Institute of Technical Education (ITE) students will soon have more opportunities to earn a diploma on top of their technical certifications.
ITE chief executive Low Khah Gek said that by 2025, there should be about 40 work-study diplomas offered, which should take in about 1,000 students a year. Only 24 such courses are offered now for about 500 students in the coming intake in April.
The work-study diploma programme, which was launched in 2018, typically lasts between 2½ and three years. Students are hired by partner companies as full-time salaried staff, and 70 per cent of the curriculum time comprises on-the-job training. They are awarded diploma certificates after the stint.
Students can also opt for other pathways to a diploma, including the polytechnic route, as well as ITE’s own three offerings in automotive engineering, culinary arts and machine technology. In total, about 100 students opt for the three technical diploma offerings in a year.
Ms Low was speaking to the media at the ITE headquarters in Ang Mo Kio yesterday, where she laid out the institution’s sixth strategic road map, or five-year plan.
The hope is that the work-study diploma will gain traction in time, even though there seems to be “a preference for full-time studies where everything is conducted in an institution”, said Ms Low.
ITE’s previous road map, set out in 2015 and which coincided with the launch of the national SkillsFuture movement, marked a shift from a technical skills-based education to one that centres more on a student’s career.
The latest plan aims to expand on the last one, but it will also focus on enabling career mobility and adapting to changes in industry.
New trends have surfaced, such as the creation of hybrid jobs, where workers are expected to have the skills to do two to three roles at the same time, said Ms Low. She pointed out that jobs will also be increasingly digitalised, with technology disrupting jobs. Data analytics and artificial intelligence will also play a bigger role in the future workplace.

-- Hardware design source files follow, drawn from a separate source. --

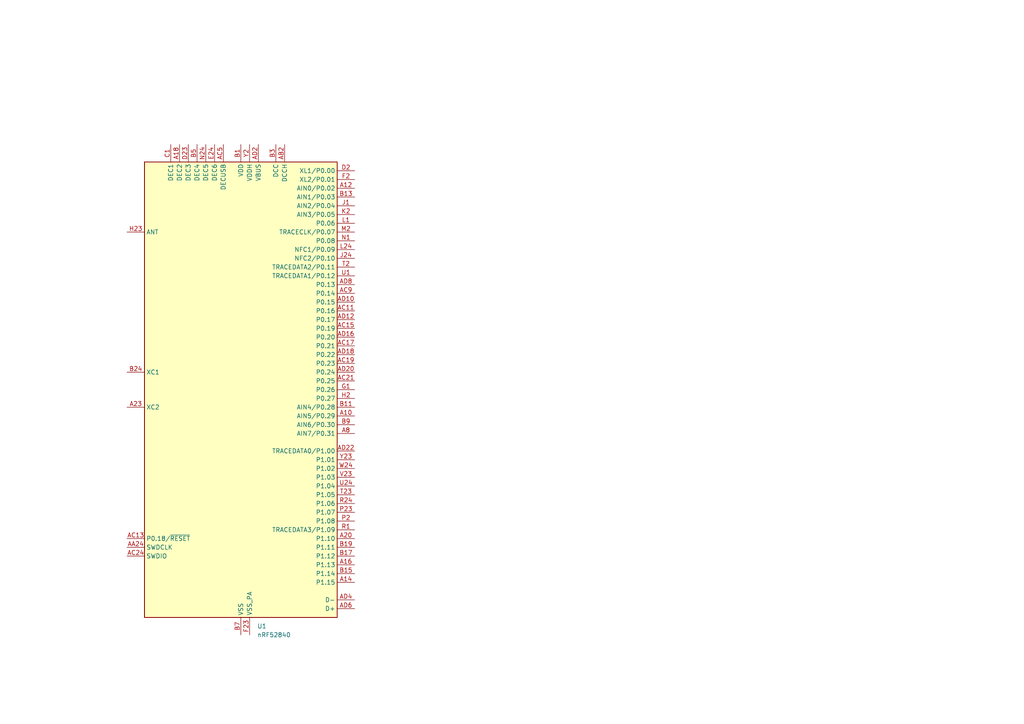
<source format=kicad_sch>
(kicad_sch (version 20230819) (generator eeschema)

  (uuid 2090fdd7-e013-4931-85d0-ee7beea68e12)

  (paper "A4")

  


  (symbol (lib_id "MCU_Nordic:nRF52840") (at 69.85 113.03 0) (unit 1)
    (exclude_from_sim no) (in_bom yes) (on_board yes) (dnp no) (fields_autoplaced)
    (uuid 9a9628c5-203a-410c-bacf-088805c719fe)
    (property "Reference" "U1" (at 74.5841 181.61 0)
      (effects (font (size 1.27 1.27)) (justify left))
    )
    (property "Value" "nRF52840" (at 74.5841 184.15 0)
      (effects (font (size 1.27 1.27)) (justify left))
    )
    (property "Footprint" "Package_DFN_QFN:Nordic_AQFN-73-1EP_7x7mm_P0.5mm" (at 69.85 186.69 0)
      (effects (font (size 1.27 1.27)) hide)
    )
    (property "Datasheet" "http://infocenter.nordicsemi.com/topic/com.nordic.infocenter.nrf52/dita/nrf52/chips/nrf52840.html" (at 53.34 64.77 0)
      (effects (font (size 1.27 1.27)) hide)
    )
    (property "Description" "Multiprotocol BLE/ANT/2.4 GHz/802.15.4 Cortex-M4F SoC, AQFN-73" (at 69.85 113.03 0)
      (effects (font (size 1.27 1.27)) hide)
    )
    (pin "B15" (uuid 1b68ad2c-acfa-42f6-9548-1a030588fe5d))
    (pin "B5" (uuid bbc6643e-beaa-4325-886e-dd5e5b46eec8))
    (pin "AD12" (uuid 4f2868b8-12c9-4b14-b767-d359c59e240a))
    (pin "B19" (uuid f59a073c-637b-45f3-b447-179e6fee317d))
    (pin "B7" (uuid 67ff1ac2-9309-48b3-a75a-8cb3d157fc27))
    (pin "B3" (uuid eab78306-2205-4599-a0f2-f8690e8d9e1a))
    (pin "L1" (uuid 65ef8e74-452b-459a-86c3-6407c060e04d))
    (pin "AC24" (uuid f6c37fd0-ab24-461d-9b71-b2200c8b538e))
    (pin "AC15" (uuid c7f265dc-fd2f-43b0-8219-f08cbdd9ad5a))
    (pin "A20" (uuid c0703817-5096-44e5-b427-ace68422fc5b))
    (pin "EP" (uuid 6508aaf8-1dbb-4a22-973a-89f5e7d73f0a))
    (pin "AC21" (uuid 92437e1a-0971-4bde-a124-25354111b407))
    (pin "A10" (uuid 426e7385-0e40-49eb-bcc2-06e6636b23ae))
    (pin "F2" (uuid f7ce0bac-e850-4990-9db9-c9163530734d))
    (pin "T2" (uuid d45f6b84-9785-440e-8c3c-03bfaeef494a))
    (pin "B24" (uuid ad7b98a7-65c9-4038-a595-ad9d87849ecb))
    (pin "B17" (uuid 7e25fe9b-8d55-4338-9230-edc24d5667f7))
    (pin "D2" (uuid 08417315-97e4-404c-925f-1ea4a2b100e5))
    (pin "B1" (uuid ed11c585-d327-4273-8493-504d11405511))
    (pin "A23" (uuid dabf298f-9bd5-4aeb-a08e-f6ec91c54db6))
    (pin "B13" (uuid 4639918f-b792-4cdc-8ca0-9cb6fa23ee56))
    (pin "AD16" (uuid 6b557375-44d4-4dc0-b26d-3db6e0f04364))
    (pin "B11" (uuid e4b749ce-35ec-43a1-8b68-e9414072a8ed))
    (pin "N1" (uuid 9a5eb831-8280-4446-8fc5-81e738f2944b))
    (pin "AC17" (uuid d3ca075d-7f5a-42ab-bc7b-0c0783e99d9d))
    (pin "P23" (uuid 534151a5-e66f-4c97-a7cb-b80e4beaeba6))
    (pin "R1" (uuid d6a2e5c6-f7eb-4897-a8ab-2065bee0fe56))
    (pin "AD10" (uuid 15b3e1e4-d17b-4c73-8e99-29692d139a34))
    (pin "A12" (uuid 114ab975-09c0-4472-bcf6-c2afe36d800c))
    (pin "C1" (uuid 779bdb5e-ad61-40ed-bcf7-3ede0d6701c2))
    (pin "AB2" (uuid 0ca83432-06ce-40f6-b9e6-ff3458be1b06))
    (pin "AC13" (uuid 89202920-2baa-42eb-9583-80136e234843))
    (pin "L24" (uuid 3996a958-69a6-439e-a666-d9288be3b94e))
    (pin "B9" (uuid f665c47f-1f8c-44ae-b178-7492025b4021))
    (pin "AC9" (uuid b60af8c0-b0e7-445d-b8af-72b0bd7d9288))
    (pin "R24" (uuid 5b42bb2c-7ca6-4a6d-89ea-19ea4917f909))
    (pin "M2" (uuid bb3569d4-7855-4044-8bc2-6c50af6877ae))
    (pin "AC19" (uuid 8dd46da0-da7e-4843-b80c-0d6fa3113a9f))
    (pin "A14" (uuid f7b90146-c2c5-4d6e-9d6a-3f4fb9fac71d))
    (pin "D23" (uuid cd4b72d1-65a4-438d-9678-fbd053a39f25))
    (pin "T23" (uuid cc839b94-1ec5-4efa-a030-4676739cec01))
    (pin "J24" (uuid 354cec6b-c320-4c55-9b15-0cddd92dc0a2))
    (pin "W1" (uuid e9b46f99-54b3-48c6-990f-9c70fd71bf61))
    (pin "H23" (uuid fcdfca34-f04d-4540-b991-d843dcfcef0d))
    (pin "AD6" (uuid d83792f0-f847-4320-8992-55bbe2bc23f6))
    (pin "W24" (uuid a77572a1-0777-4811-b509-957c9576845f))
    (pin "H2" (uuid f797aed7-5fb4-4eb0-a458-cbcb97638508))
    (pin "K2" (uuid 6ae8de49-d84e-4d2d-b899-a9743281283b))
    (pin "AA24" (uuid 3d242166-d01e-4476-84e9-2be2b4eb0eeb))
    (pin "J1" (uuid 4e0b99b8-b689-4d2a-b865-46ec082e9106))
    (pin "AD2" (uuid fb95aee0-5bd6-458b-b68e-e2ba25172384))
    (pin "AD23" (uuid c0adb9c2-dc06-493d-82ea-9e4ed6b7a001))
    (pin "AD18" (uuid e839d910-4d26-475e-aeb3-62c4116ee0e1))
    (pin "U1" (uuid aff08b07-f9ba-4039-81ce-8d469114aca7))
    (pin "A22" (uuid 705bc377-77a3-4a8f-a298-726e3d850fd5))
    (pin "AD14" (uuid c6c6bfef-e64c-4e46-817f-1258f4e1b0ea))
    (pin "AD20" (uuid 07a9f52c-00a4-4a95-87d9-1dd199691070))
    (pin "AD4" (uuid 733a7b92-be88-4fab-a1a8-f149e5f077f0))
    (pin "P2" (uuid d08bf470-ae72-418d-9a2b-5471058a2718))
    (pin "A16" (uuid de4c85b3-4ff8-4471-8b89-770700863d36))
    (pin "AC5" (uuid bed20908-149a-47fb-8bda-a0c7758b40b2))
    (pin "F23" (uuid 1c356abb-eeff-4e8c-ad2e-0612da0771f6))
    (pin "N24" (uuid c9d6dfec-68dc-4f66-8061-c4aa61283f5d))
    (pin "Y2" (uuid ea8dc533-3cf3-419c-a760-4b5876ec3369))
    (pin "AD8" (uuid 4969e2aa-197f-4691-90ed-a9162a9c5d9d))
    (pin "U24" (uuid 912ea406-5312-4dbd-b585-746b3f1e5bbc))
    (pin "AC11" (uuid f066ecea-6fa7-433c-94b8-622b9c969297))
    (pin "AD22" (uuid 4da42118-f949-4250-bcb5-be2b128737d4))
    (pin "G1" (uuid 7729237d-56b9-45c6-8e04-2e22613838ab))
    (pin "E24" (uuid c208a0db-1a4a-4f9d-804a-fb892167fe99))
    (pin "A18" (uuid 47514c9d-c808-4c2b-9506-dd40fc238d5d))
    (pin "V23" (uuid fd6f2813-5330-4934-8e31-fb809f913a31))
    (pin "Y23" (uuid 2013e175-15f4-432b-a357-48c41e602a33))
    (pin "A8" (uuid ab74feb1-9415-4c80-9b19-2a9364c7ef6c))
    (instances
      (project "schematic"
        (path "/2090fdd7-e013-4931-85d0-ee7beea68e12"
          (reference "U1") (unit 1)
        )
      )
    )
  )

  (sheet_instances
    (path "/" (page "1"))
  )
)

</source>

To prepare its students for such trends, ITE will introduce new courses in fields such as data engineering. All students – ITE has about 28,000 students across its three campuses at any one time – will also be exposed to data analytics in class from this year.
This exposure can range from an introduction on how to consume and use data at an individual level – for example, tracking their daily expenditure – to specialised modules that teach them to develop software and algorithms.
Ms Skye Toh, who is doing a Higher Nitec in engineering and business, found out how data analytical skills were useful when she took part in a competition that was recently organised by Nanyang Technological University.
She and some friends had come up with the idea of a thermometer for military use – a device that could fit into the ear of a soldier that allows supervising officers to monitor and collect data on his body temperature.
“Temperatures can get very hot in Singapore, with cases of national servicemen experiencing heat exhaustion. This data could help avoid such scenarios and improve safety,” said Ms Toh, 20.
From this year, every student will also have to undertake a compulsory three-to six-month internship in line with the announcement in the 2015 strategic road map. Some 82 per cent of ITE students have taken up internships thus far. Before the 2015 announcement, the figure was 7 per cent.
Ms Low said: “We want our graduates to be equipped to have career progression, and be able to seize opportunities that come their way. When our graduates leave us, they still have the next 40 years or so of working life ahead – we don’t just prepare them for (immediate) employment, but for the future as well.”